Wir liefen den kompletten Strand einmal hoch und runter und der Eindruck war eher deprimierend, weil alles noch zu hatte oder zumindest so aussah. Da hatten wir ja richtig Glück gehabt mit unserer Wahl der Unterkunft, Luxus pur im Vergleich zum Rest.
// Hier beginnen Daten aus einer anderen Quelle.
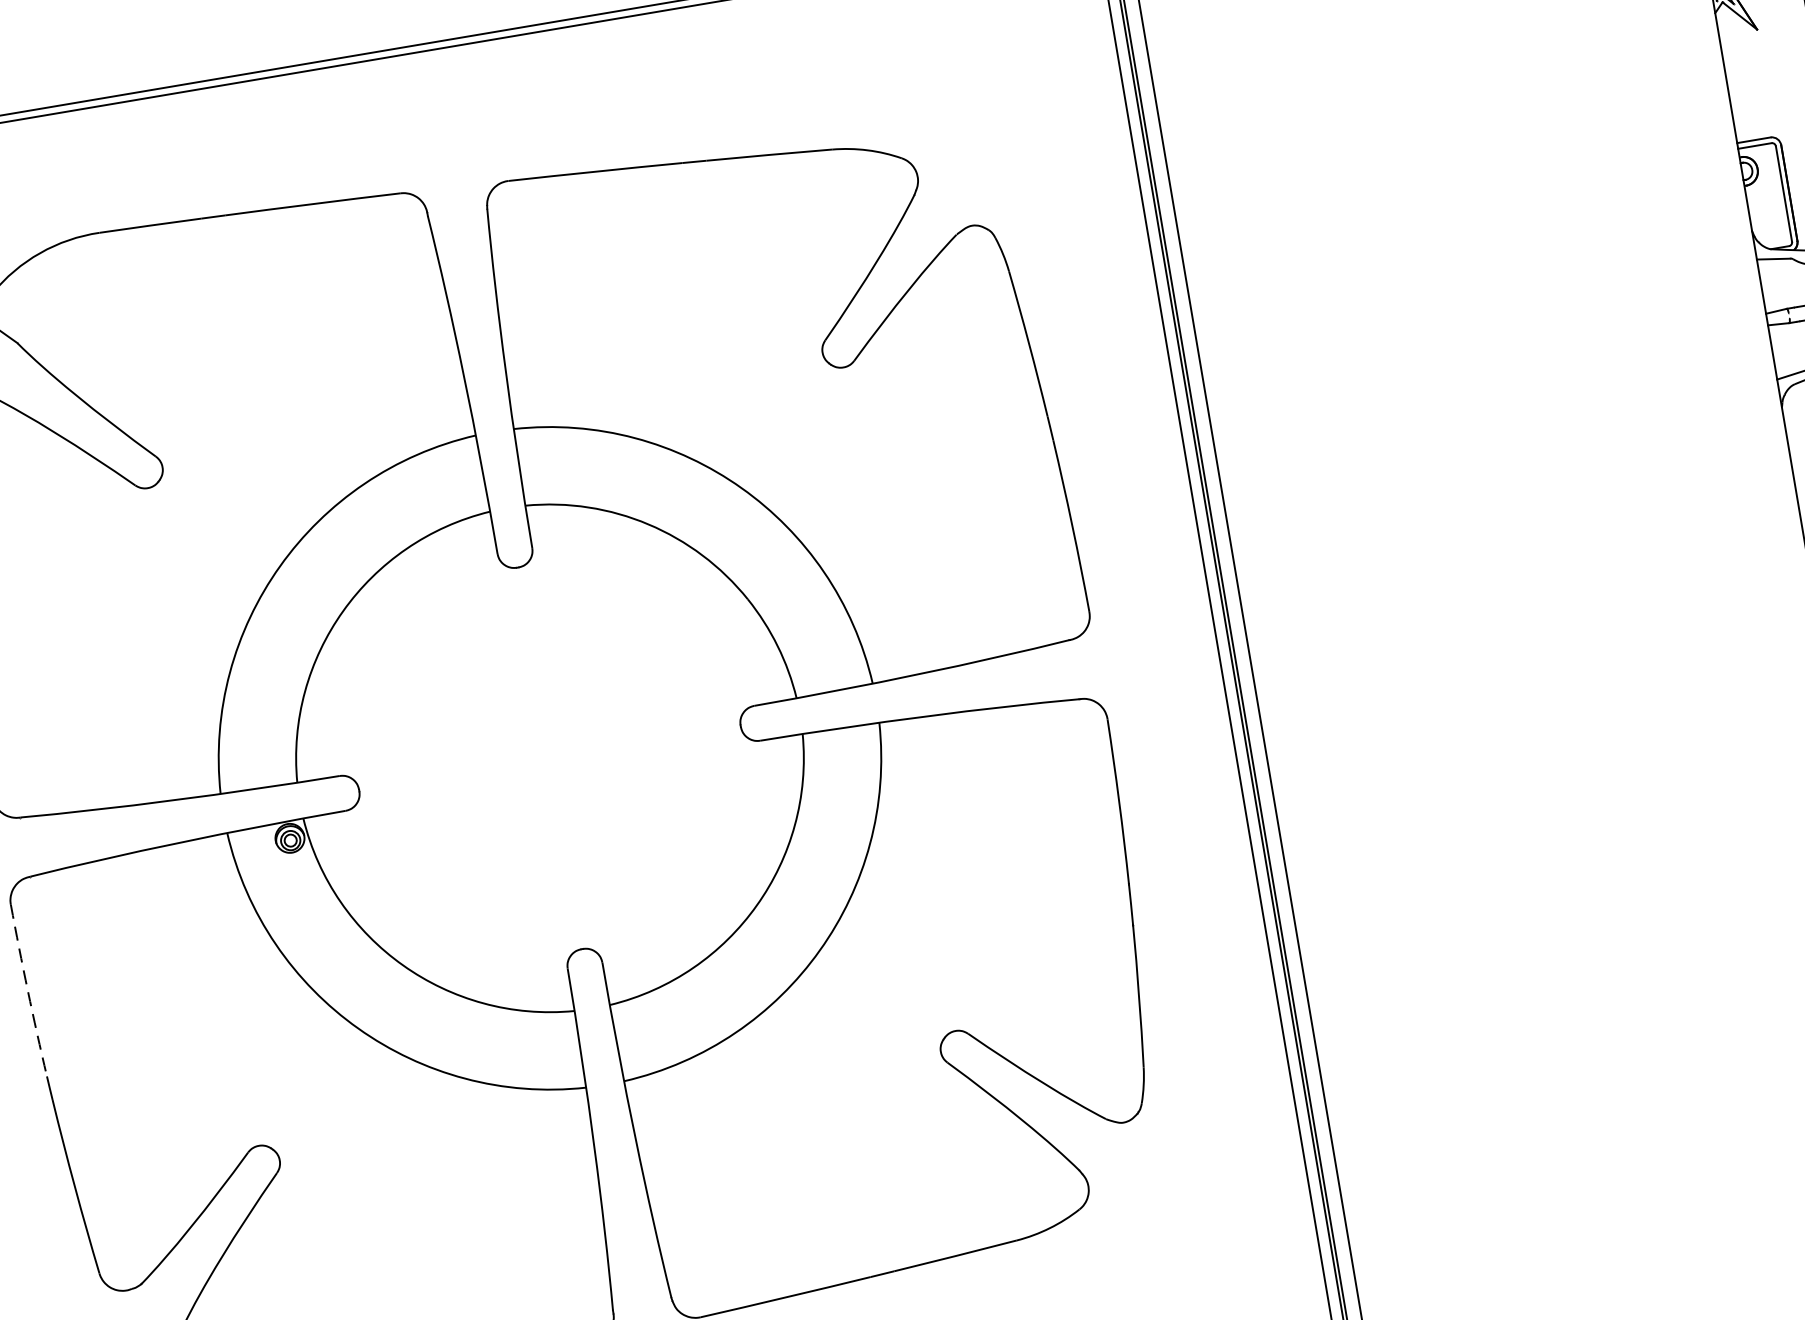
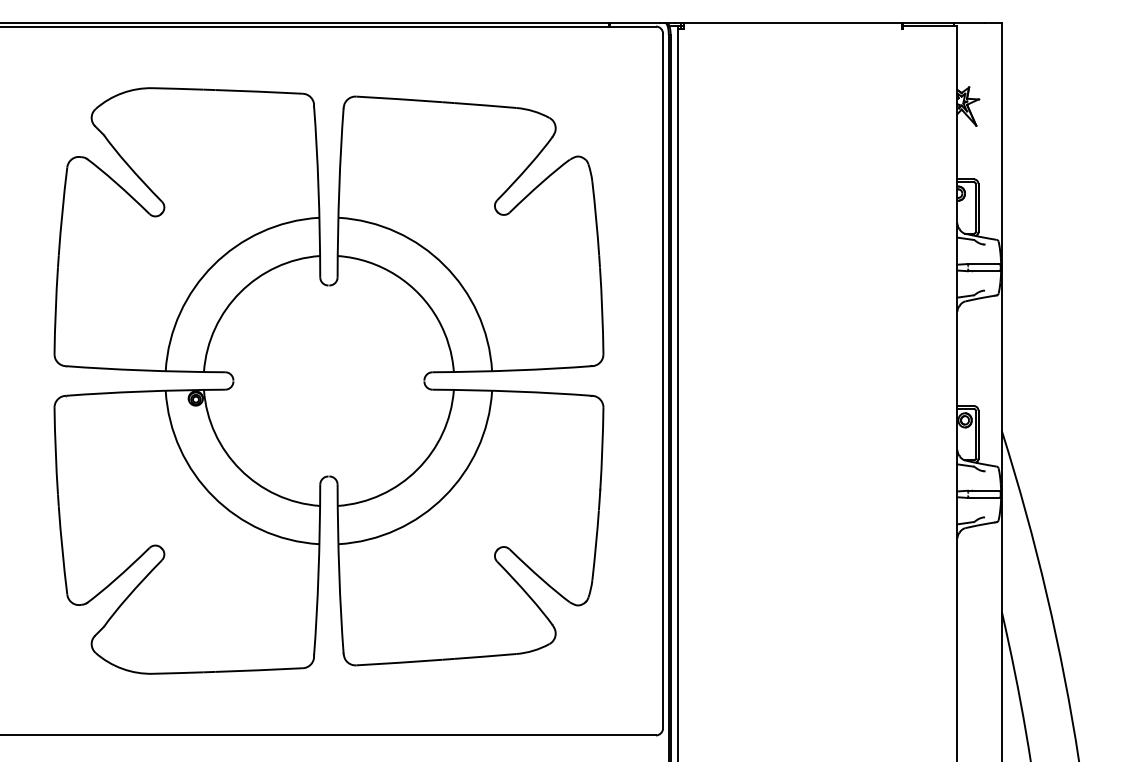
arc: (27, 991) -> (55, 451), dashed -> solid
Im oberen und unteren Viertel fließt jeweils ein kleiner brauner Bach ins Meer, über dessen Inhalt wir lieber nicht genauer Bescheid wissen wollen. Außerdem lag ziemlich viel angespülter Müll in der Gegend rum, der bestimmt erst zur Hauptsaison weggeräumt wird. Ansonsten wäre es ein netter ca. 5 km langer Spaziergang geworden, wenn es nicht noch stärker angefangen hätte zu regnen und wir deshalb tropfnass zurückgekommen sind.

Ko Phayam

Ko Phayam

Ko Phayam

Ko Phayam

Ko Phayam

Es ist merklich kühler geworden und es sieht nicht danach aus, als würde es heute besser werden. Dafür konnten wir uns mit unseren Nachbarn ein wenig austauschen, die aus Spanien kommen. Sobald abends der Strom an ist, kommen die Handys und Tablets zum Vorschein. Das Signal ist gut, es wird aber nur per Zufall mal ein Byte empfangen oder übertragen, somit können wir auch nicht unsere Weiterreise planen.